Text extracted at the page level
________________

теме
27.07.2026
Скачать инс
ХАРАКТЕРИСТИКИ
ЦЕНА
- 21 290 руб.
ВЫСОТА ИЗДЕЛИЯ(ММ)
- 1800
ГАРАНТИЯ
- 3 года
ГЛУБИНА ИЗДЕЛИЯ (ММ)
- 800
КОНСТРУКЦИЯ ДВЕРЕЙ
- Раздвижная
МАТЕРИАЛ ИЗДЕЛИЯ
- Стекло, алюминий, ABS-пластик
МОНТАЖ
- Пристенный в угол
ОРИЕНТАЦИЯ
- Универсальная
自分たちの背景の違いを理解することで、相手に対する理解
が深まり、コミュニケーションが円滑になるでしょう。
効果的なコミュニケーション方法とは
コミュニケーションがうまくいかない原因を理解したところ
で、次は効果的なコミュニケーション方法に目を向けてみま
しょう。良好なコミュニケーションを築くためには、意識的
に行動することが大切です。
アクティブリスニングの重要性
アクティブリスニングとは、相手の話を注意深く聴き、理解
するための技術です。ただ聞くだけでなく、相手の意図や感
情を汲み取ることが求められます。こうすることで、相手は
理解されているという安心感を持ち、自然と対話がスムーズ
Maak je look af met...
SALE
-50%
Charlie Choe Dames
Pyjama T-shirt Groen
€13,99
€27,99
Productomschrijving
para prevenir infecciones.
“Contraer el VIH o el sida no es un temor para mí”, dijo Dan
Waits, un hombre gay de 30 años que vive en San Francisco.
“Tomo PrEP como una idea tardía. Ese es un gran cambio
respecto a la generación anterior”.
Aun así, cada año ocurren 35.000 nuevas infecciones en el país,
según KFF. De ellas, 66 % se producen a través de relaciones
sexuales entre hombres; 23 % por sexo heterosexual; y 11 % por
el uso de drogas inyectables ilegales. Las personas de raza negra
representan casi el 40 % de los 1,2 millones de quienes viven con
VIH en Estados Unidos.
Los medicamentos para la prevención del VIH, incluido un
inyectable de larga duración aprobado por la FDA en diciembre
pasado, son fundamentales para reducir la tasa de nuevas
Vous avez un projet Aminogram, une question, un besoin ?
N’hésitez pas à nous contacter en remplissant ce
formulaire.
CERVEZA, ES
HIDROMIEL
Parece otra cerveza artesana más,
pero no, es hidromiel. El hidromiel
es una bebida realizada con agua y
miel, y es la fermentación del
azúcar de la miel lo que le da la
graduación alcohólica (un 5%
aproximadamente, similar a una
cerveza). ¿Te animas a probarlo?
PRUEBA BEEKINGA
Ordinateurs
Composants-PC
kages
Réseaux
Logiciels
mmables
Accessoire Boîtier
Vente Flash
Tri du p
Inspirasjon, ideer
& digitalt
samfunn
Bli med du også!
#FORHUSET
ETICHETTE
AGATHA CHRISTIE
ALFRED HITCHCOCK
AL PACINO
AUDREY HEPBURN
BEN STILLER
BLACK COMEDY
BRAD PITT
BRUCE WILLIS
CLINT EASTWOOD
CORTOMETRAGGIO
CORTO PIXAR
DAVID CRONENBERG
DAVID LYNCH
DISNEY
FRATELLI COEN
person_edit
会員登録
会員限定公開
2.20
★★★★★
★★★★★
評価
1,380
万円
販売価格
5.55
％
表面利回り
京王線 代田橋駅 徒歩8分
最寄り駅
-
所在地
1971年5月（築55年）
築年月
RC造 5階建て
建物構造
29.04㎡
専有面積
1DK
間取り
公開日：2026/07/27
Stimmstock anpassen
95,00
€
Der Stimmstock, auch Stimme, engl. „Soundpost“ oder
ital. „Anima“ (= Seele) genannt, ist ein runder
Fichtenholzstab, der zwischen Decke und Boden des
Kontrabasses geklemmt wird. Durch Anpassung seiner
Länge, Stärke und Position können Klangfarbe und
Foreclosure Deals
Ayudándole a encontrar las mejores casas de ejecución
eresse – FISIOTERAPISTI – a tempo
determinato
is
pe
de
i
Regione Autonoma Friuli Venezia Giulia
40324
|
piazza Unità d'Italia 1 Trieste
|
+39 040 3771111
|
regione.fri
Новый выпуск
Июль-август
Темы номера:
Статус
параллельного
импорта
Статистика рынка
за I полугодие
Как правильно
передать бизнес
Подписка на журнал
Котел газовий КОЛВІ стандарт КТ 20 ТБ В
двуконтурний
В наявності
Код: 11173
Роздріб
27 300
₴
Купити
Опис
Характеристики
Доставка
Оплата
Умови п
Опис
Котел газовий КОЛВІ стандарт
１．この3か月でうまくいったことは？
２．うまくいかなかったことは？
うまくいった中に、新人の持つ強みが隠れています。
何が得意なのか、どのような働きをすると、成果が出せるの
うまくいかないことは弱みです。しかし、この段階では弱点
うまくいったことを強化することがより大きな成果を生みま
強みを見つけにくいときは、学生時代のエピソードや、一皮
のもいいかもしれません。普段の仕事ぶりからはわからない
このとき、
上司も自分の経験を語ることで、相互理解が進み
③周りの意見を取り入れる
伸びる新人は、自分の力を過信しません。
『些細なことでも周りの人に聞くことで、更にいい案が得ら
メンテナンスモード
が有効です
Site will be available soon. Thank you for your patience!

________________

> _Prompt_: Write out every line from all of the entries above as a single numbered list, and omit any blank lines.

> _Result of this exercise_:
1. теме
2. 27.07.2026
3. Скачать инс
4. ХАРАКТЕРИСТИКИ
5. ЦЕНА
6. - 21 290 руб.
7. ВЫСОТА ИЗДЕЛИЯ(ММ)
8. - 1800
9. ГАРАНТИЯ
10. - 3 года
11. ГЛУБИНА ИЗДЕЛИЯ (ММ)
12. - 800
13. КОНСТРУКЦИЯ ДВЕРЕЙ
14. - Раздвижная
15. МАТЕРИАЛ ИЗДЕЛИЯ
16. - Стекло, алюминий, ABS-пластик
17. МОНТАЖ
18. - Пристенный в угол
19. ОРИЕНТАЦИЯ
20. - Универсальная
21. 自分たちの背景の違いを理解することで、相手に対する理解
22. が深まり、コミュニケーションが円滑になるでしょう。
23. 効果的なコミュニケーション方法とは
24. コミュニケーションがうまくいかない原因を理解したところ
25. で、次は効果的なコミュニケーション方法に目を向けてみま
26. しょう。良好なコミュニケーションを築くためには、意識的
27. に行動することが大切です。
28. アクティブリスニングの重要性
29. アクティブリスニングとは、相手の話を注意深く聴き、理解
30. するための技術です。ただ聞くだけでなく、相手の意図や感
31. 情を汲み取ることが求められます。こうすることで、相手は
32. 理解されているという安心感を持ち、自然と対話がスムーズ
33. Maak je look af met...
34. SALE
35. -50%
36. Charlie Choe Dames
37. Pyjama T-shirt Groen
38. €13,99
39. €27,99
40. Productomschrijving
41. para prevenir infecciones.
42. “Contraer el VIH o el sida no es un temor para mí”, dijo Dan
43. Waits, un hombre gay de 30 años que vive en San Francisco.
44. “Tomo PrEP como una idea tardía. Ese es un gran cambio
45. respecto a la generación anterior”.
46. Aun así, cada año ocurren 35.000 nuevas infecciones en el país,
47. según KFF. De ellas, 66 % se producen a través de relaciones
48. sexuales entre hombres; 23 % por sexo heterosexual; y 11 % por
49. el uso de drogas inyectables ilegales. Las personas de raza negra
50. representan casi el 40 % de los 1,2 millones de quienes viven con
51. VIH en Estados Unidos.
52. Los medicamentos para la prevención del VIH, incluido un
53. inyectable de larga duración aprobado por la FDA en diciembre
54. pasado, son fundamentales para reducir la tasa de nuevas
55. Vous avez un projet Aminogram, une question, un besoin ?
56. N’hésitez pas à nous contacter en remplissant ce
57. formulaire.
58. CERVEZA, ES
59. HIDROMIEL
60. Parece otra cerveza artesana más,
61. pero no, es hidromiel. El hidromiel
62. es una bebida realizada con agua y
63. miel, y es la fermentación del
64. azúcar de la miel lo que le da la
65. graduación alcohólica (un 5%
66. aproximadamente, similar a una
67. cerveza). ¿Te animas a probarlo?
68. PRUEBA BEEKINGA
69. Ordinateurs
70. Composants-PC
71. kages
72. Réseaux
73. Logiciels
74. mmables
75. Accessoire Boîtier
76. Vente Flash
77. Tri du p
78. Inspirasjon, ideer
79. & digitalt
80. samfunn
81. Bli med du også!
82. #FORHUSET
83. ETICHETTE
84. AGATHA CHRISTIE
85. ALFRED HITCHCOCK
86. AL PACINO
87. AUDREY HEPBURN
88. BEN STILLER
89. BLACK COMEDY
90. BRAD PITT
91. BRUCE WILLIS
92. CLINT EASTWOOD
93. CORTOMETRAGGIO
94. CORTO PIXAR
95. DAVID CRONENBERG
96. DAVID LYNCH
97. DISNEY
98. FRATELLI COEN
99. person_edit
100. 会員登録
101. 会員限定公開
102. 2.20
103. ★★★★★
104. ★★★★★
105. 評価
106. 1,380
107. 万円
108. 販売価格
109. 5.55
110. ％
111. 表面利回り
112. 京王線 代田橋駅 徒歩8分
113. 最寄り駅
114. -
115. 所在地
116. 1971年5月（築55年）
117. 築年月
118. RC造 5階建て
119. 建物構造
120. 29.04㎡
121. 専有面積
122. 1DK
123. 間取り
124. 公開日：2026/07/27
125. Stimmstock anpassen
126. 95,00
127. €
128. Der Stimmstock, auch Stimme, engl. „Soundpost“ oder
129. ital. „Anima“ (= Seele) genannt, ist ein runder
130. Fichtenholzstab, der zwischen Decke und Boden des
131. Kontrabasses geklemmt wird. Durch Anpassung seiner
132. Länge, Stärke und Position können Klangfarbe und
133. Foreclosure Deals
134. Ayudándole a encontrar las mejores casas de ejecución
135. eresse – FISIOTERAPISTI – a tempo
136. determinato
137. is
138. pe
139. de
140. i
141. Regione Autonoma Friuli Venezia Giulia
142. 40324
143. |
144. piazza Unità d'Italia 1 Trieste
145. |
146. +39 040 3771111
147. |
148. regione.fri
149. Новый выпуск
150. Июль-август
151. Темы номера:
152. Статус
153. параллельного
154. импорта
155. Статистика рынка
156. за I полугодие
157. Как правильно
158. передать бизнес
159. Подписка на журнал
160. Котел газовий КОЛВІ стандарт КТ 20 ТБ В
161. двуконтурний
162. В наявності
163. Код: 11173
164. Роздріб
165. 27 300
166. ₴
167. Купити
168. Опис
169. Характеристики
170. Доставка
171. Оплата
172. Умови п
173. Опис
174. Котел газовий КОЛВІ стандарт
175. １．この3か月でうまくいったことは？
176. ２．うまくいかなかったことは？
177. うまくいった中に、新人の持つ強みが隠れています。
178. 何が得意なのか、どのような働きをすると、成果が出せるの
179. うまくいかないことは弱みです。しかし、この段階では弱点
180. うまくいったことを強化することがより大きな成果を生みま
181. 強みを見つけにくいときは、学生時代のエピソードや、一皮
182. のもいいかもしれません。普段の仕事ぶりからはわからない
183. このとき、
184. 上司も自分の経験を語ることで、相互理解が進み
185. ③周りの意見を取り入れる
186. 伸びる新人は、自分の力を過信しません。
187. 『些細なことでも周りの人に聞くことで、更にいい案が得ら
188. メンテナンスモード
189. が有効です
190. Site will be available soon. Thank you for your patience!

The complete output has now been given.